Arsenic trioxide is rapidly cleared from blood; yet, only a small fraction of the daily drug dose undergoes urinary excretion, making therapy in patients with impaired renal function potentially challenging. The majority of the agent is sequestered in bodily tissues and undergoes delayed elimination over many weeks to months [8,9], suggesting that excess accumulation in the serum of patients with impaired renal function is unlikely. Readily available assays measure only elemental arsenic, and although newer and more sensitive assays appropriately measure organic arsenical compounds, these are not accessible in a timely fashion. Dialysis-induced compartmental shifts further limit the value of accurate measurement of arsenic trioxide; in the treatment of toxic arsenic ingestion, post-dialysis levels may actually exceed pre-dialysis levels [10,11].
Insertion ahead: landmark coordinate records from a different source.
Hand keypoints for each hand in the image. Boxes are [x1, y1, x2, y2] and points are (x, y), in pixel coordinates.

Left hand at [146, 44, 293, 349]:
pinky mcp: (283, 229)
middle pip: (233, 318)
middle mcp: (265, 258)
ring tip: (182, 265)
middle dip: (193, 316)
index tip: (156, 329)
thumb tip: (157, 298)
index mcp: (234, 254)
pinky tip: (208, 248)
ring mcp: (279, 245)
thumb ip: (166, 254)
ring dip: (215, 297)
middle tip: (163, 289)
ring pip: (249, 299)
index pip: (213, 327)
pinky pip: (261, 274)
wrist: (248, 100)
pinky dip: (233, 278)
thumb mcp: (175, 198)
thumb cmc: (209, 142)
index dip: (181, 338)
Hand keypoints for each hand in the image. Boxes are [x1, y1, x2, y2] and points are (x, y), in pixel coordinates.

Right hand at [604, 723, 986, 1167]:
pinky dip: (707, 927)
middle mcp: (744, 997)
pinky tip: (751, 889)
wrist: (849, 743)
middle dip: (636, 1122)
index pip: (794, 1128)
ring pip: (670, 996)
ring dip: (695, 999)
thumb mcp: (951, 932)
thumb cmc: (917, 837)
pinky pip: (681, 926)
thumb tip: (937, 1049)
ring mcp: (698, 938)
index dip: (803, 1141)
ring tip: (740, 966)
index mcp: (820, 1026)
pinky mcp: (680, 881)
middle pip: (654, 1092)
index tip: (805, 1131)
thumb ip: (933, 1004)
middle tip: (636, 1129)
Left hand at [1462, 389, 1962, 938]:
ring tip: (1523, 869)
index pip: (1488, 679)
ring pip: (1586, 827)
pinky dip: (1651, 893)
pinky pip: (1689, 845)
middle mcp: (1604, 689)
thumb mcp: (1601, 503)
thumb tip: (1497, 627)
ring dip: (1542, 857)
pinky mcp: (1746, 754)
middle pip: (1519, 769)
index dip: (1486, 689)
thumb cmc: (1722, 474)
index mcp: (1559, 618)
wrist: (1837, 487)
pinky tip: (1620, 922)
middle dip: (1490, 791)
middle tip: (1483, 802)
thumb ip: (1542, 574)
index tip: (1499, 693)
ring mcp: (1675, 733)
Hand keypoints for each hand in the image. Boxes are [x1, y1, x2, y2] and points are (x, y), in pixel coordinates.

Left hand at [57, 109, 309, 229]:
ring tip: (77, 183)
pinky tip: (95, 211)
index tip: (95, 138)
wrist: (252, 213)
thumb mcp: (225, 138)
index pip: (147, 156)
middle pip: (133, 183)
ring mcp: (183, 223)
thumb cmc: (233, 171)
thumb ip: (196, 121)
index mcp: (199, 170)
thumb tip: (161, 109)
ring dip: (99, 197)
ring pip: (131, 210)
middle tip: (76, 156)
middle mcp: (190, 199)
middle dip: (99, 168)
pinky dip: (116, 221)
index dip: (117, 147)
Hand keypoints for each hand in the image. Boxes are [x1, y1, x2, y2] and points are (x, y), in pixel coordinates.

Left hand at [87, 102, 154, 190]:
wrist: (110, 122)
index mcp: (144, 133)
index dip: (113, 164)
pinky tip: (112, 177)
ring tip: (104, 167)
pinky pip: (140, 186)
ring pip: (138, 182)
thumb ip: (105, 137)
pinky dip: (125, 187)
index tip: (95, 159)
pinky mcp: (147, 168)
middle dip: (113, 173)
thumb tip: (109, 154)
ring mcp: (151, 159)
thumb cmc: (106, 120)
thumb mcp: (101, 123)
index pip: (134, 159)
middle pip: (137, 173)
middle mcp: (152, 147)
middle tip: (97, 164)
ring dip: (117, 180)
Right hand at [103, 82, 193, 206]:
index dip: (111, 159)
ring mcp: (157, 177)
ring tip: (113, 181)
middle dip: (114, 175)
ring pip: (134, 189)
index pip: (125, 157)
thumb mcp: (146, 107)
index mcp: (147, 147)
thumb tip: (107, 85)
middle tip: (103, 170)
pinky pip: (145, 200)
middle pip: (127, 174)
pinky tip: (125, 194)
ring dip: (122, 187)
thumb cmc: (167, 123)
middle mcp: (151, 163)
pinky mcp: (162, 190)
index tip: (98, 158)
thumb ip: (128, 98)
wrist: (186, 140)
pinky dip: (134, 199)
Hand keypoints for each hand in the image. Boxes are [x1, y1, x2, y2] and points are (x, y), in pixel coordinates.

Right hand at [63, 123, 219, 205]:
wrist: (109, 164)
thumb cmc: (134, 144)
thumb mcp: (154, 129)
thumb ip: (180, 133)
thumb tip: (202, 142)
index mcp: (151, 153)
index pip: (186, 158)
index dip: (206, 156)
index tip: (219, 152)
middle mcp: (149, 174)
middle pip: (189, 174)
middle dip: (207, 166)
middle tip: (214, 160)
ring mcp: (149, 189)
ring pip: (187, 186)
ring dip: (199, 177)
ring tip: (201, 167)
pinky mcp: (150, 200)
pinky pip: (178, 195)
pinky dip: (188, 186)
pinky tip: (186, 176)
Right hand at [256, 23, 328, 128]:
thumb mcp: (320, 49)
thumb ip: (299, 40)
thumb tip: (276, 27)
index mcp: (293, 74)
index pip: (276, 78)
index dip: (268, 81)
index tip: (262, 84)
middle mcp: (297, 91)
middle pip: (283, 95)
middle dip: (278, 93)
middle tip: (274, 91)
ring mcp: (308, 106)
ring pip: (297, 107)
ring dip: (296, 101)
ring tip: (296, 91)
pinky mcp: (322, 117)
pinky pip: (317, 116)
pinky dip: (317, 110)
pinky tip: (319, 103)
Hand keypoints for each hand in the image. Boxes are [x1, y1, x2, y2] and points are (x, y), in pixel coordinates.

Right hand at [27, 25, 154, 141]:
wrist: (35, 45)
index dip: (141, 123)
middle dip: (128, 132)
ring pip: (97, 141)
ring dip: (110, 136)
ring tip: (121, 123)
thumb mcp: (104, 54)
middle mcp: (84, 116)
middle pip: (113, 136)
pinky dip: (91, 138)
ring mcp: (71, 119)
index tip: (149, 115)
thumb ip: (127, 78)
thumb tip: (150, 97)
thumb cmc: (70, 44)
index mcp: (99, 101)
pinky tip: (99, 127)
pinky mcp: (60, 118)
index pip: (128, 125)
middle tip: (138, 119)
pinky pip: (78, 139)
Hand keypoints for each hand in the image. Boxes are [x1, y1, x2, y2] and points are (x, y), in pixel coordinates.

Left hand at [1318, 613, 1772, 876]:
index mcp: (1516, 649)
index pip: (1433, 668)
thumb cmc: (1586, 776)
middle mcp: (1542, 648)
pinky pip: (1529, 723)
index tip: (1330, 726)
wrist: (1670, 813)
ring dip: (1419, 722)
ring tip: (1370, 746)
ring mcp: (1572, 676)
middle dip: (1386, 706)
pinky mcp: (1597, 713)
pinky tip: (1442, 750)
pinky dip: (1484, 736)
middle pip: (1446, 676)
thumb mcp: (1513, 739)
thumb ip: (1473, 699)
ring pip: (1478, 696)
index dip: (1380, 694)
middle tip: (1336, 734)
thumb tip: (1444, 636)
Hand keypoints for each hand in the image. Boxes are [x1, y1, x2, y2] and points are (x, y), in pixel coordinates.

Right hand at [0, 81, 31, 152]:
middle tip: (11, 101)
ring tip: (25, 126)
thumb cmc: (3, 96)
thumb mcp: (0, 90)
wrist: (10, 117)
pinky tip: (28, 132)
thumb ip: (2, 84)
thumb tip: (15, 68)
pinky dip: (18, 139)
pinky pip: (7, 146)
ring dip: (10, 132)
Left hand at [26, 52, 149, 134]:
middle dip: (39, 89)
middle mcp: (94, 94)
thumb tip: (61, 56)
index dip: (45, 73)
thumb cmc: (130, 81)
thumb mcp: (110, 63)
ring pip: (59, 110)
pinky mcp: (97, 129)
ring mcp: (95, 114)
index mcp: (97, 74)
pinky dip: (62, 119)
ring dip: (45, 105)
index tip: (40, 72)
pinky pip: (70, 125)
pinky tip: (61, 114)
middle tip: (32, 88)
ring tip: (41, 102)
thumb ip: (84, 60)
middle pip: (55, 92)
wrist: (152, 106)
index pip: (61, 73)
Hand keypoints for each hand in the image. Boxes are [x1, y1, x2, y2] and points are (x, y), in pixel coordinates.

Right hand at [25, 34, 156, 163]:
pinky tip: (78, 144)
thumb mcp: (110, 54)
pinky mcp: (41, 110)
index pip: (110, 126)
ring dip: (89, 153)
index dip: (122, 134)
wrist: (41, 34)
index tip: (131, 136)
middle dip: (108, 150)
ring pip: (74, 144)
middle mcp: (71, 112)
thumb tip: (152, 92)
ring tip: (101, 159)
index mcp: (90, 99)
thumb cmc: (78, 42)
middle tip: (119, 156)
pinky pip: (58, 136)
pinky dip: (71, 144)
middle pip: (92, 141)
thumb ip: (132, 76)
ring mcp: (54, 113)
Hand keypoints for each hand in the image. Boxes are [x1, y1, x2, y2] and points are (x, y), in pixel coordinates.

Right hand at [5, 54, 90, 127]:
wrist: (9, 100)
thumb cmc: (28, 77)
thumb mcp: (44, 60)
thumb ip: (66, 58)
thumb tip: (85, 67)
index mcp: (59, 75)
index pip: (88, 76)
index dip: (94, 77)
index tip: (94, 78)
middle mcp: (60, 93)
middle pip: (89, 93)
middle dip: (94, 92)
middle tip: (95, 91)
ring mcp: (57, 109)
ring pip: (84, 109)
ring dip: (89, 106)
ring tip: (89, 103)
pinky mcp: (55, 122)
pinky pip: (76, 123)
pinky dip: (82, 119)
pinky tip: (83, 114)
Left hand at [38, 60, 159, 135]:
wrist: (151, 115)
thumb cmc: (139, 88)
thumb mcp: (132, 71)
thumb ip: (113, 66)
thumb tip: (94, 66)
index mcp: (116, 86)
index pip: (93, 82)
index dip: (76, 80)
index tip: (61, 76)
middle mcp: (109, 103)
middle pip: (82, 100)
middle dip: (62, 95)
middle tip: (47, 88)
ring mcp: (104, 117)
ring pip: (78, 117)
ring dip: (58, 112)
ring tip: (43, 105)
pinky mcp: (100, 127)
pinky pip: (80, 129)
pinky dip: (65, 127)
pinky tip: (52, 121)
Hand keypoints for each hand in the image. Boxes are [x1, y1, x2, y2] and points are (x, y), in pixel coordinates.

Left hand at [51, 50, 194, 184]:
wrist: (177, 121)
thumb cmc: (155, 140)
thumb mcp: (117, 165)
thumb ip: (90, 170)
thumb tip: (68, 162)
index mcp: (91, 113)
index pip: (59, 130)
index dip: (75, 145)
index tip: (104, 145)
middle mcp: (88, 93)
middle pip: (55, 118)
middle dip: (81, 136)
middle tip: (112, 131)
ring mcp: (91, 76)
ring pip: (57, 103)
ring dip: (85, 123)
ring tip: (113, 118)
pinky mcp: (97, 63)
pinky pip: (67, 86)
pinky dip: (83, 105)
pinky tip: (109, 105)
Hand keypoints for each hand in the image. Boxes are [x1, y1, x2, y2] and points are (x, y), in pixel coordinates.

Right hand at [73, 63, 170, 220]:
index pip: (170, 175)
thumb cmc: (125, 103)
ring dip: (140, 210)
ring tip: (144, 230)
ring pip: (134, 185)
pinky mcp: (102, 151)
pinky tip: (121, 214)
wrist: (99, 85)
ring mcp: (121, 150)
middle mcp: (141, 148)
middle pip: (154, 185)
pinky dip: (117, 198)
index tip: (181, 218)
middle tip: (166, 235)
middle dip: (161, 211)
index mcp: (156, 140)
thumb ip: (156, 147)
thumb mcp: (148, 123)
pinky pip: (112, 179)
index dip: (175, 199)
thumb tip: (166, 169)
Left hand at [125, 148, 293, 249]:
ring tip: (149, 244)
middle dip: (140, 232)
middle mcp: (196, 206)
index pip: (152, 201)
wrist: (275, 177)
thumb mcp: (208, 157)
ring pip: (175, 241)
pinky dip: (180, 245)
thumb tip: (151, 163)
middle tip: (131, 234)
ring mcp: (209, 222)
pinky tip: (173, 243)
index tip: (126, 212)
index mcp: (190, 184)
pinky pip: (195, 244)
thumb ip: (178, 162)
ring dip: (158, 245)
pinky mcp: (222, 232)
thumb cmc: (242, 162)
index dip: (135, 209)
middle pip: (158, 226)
In non-dialysis-dependent patients, arsenic trioxide has demonstrated efficacy during induction employing both fixed daily dosing (10mg or 15mg daily) and weight-based dosing (0.06–0.20mg/kg/day) [2-5]. We adopted a ‘go low, go slow’ approach in the treatment of our patient, beginning with 0.1mg/kg arsenic trioxide every other day while monitoring for common side effects including: QTc prolongation, hepatic dysfunction, fluid retention, electrolyte imbalances, cytopenias and constitutional changes. As arsenic trioxide concentrations were not assessed or monitored, the titration of arsenic trioxide was based on toxicity profile. Based on the pharmacodynamics noted above, we suspected that residual arsenic, having accumulated in various bodily tissues, would continue to provide efficacy long after our patient’s last dosing. Consequently, consolidation consisted of single agent idarubicin followed by maintenance arsenic trioxide. Surveillance for the PML-RARα fusion transcript via RT-PCR continues to suggest remission at the time of this writing.

Conclusion

Arsenic trioxide can be used safely and effectively to treat APL in patients with advanced renal failure. Given the difficulty in obtaining accurate serum levels of arsenic trioxide and the relative ease of monitoring for common treatment-related side effects, we suggest foregoing monitoring of arsenic trioxide levels during treatment of relapsed APL in dialysis-dependent patients. Combining a low initial dose with slow dose escalation with vigilant monitoring for common side effects provides an effective and efficient means of administering arsenic trioxide therapy.

Consent

Written informed consent was obtained from the patient for publication of this case report. A copy of the written consent is available for review by the Editor-in-Chief of this journal.

Competing interests

The authors declare that they have no competing interests.

Authors’ contributions

GSE and RHS cared for the patient and performed the histological evaluations of the bone marrow assessments, and interpreted the clinical laboratory data. GSE and WCM performed the literature review and wrote the manuscript; GSE, WCM, and JAS were major contributors in writing the manuscript. All authors read and approved the final manuscript.